基盤共同研究 日本常民文化研究所所蔵資料からみるフィールド・サイエンスの史的展開
「国立民族学博物館との共催研究会」終了報告
日程:2024年7月14日(日)・15日(月)
会場:横浜キャンパス日本常民文化研究所912
みなとみらいキャンパス11階会議室(オンライン併用)
参加者:飯田卓、河西瑛里子、齋藤玲子、諸昭喜(国立民族学博物館館内研究員)
大西秀之、菊地暁(国立民族学博物館館外研究員)
角南聡一郎、泉水英計(所員)、全京秀(客員研究員)、余瑋(院生)
国立民族学博物館の共同研究「国立民族学博物館の資料収集活動に関する研究—創設後50年のレビュー」(代表 飯田卓)と共催の研究会が2日間にわたりおこなわれた。この共同研究は、民博の収蔵品についてコレクション形成の最初期からの収集活動の学術的価値を再評価する目的で2023年度より継続して調査および研究会をおこなっている。民博の前身である保谷民博やアチック・ミューゼアムの収集活動も対象とすることから、常民研での調査も兼ねて神奈川での共催研究会となった。

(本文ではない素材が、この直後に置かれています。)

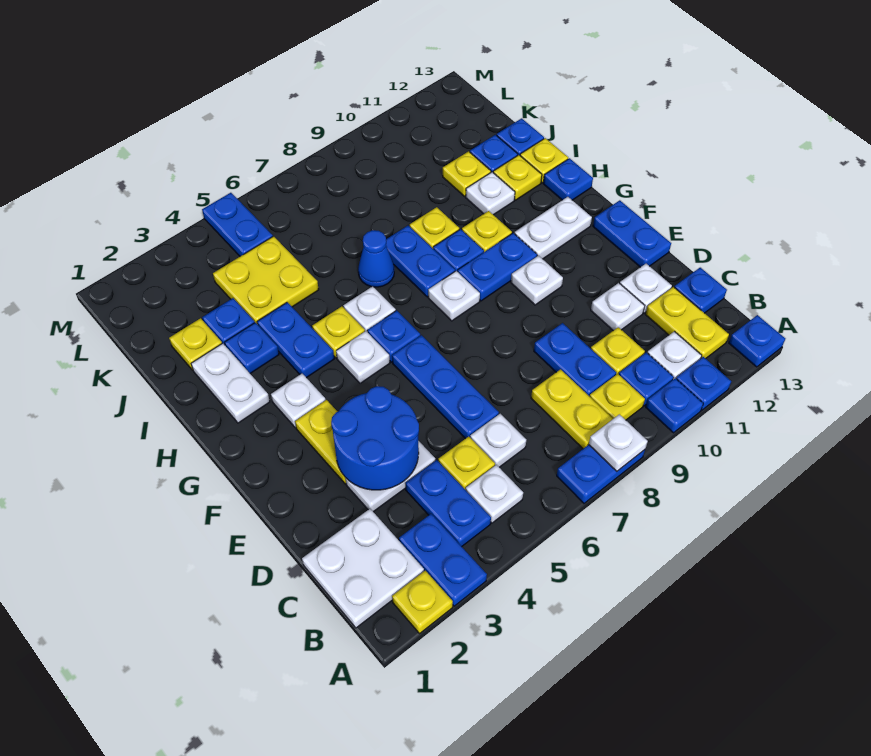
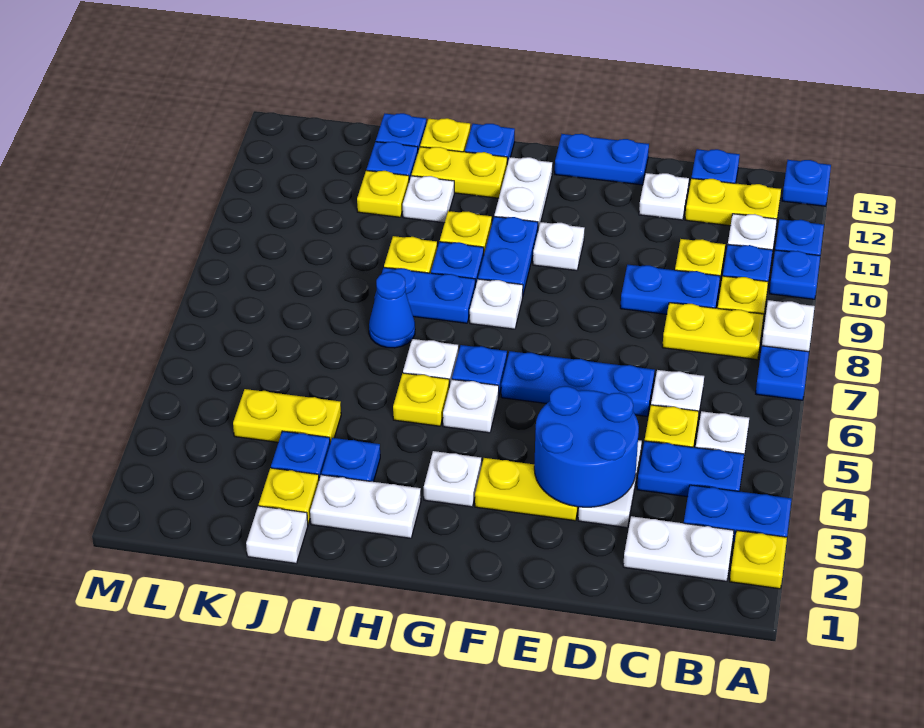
white plate B1:C2 level 1 -> white plate B2:C2 level 1
white plate D11 level 1 -> white plate J1 level 1
blue plate H4:I4 level 1 -> none
yellow plate I12 level 1 -> yellow plate H12:I12 level 1
yellow plate J4:K5 level 1 -> yellow plate J4:K4 level 1
blue plate L5:M5 level 1 -> none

7月14日は午後2時より横浜キャンパスの日本常民文化研究所において、民族学振興会資料の収蔵庫を見学したのちに、日本民族学会付属民族学博物館関係資料を中心に、各自の関心にしたがって仮製本版を閲覧しつつ研究利用の可能性を探った。必要に応じ原資料も取り出して確認した。初見の史資料に触れた興奮も加わり、夕方の情報交換会は談論風発となった。
7月15日は午前10時より、みなとみらいキャンパスの会議室にて2本の研究報告と質疑応答がおこなわれた。第一報告は角南聡一郎「什物目録考—寺社におけるタイセツなものの記録と保護の歩み」で、什器の目録化という行為を世界史的な視野で理解しつつ、具体的な寺社資料にみられる特徴を検討した。第二報告は菊地暁「民俗資料保護史略—常民研、京大、民博との関わりなど」で、常民研の所蔵資料と深くかかわる資料群に言及しつつ、保護の対象として「民俗資料」なるものが確立していく過程を丁寧に解きほぐした。いずれも刺激的な報告で活発な質疑応答があり16時過ぎに散会。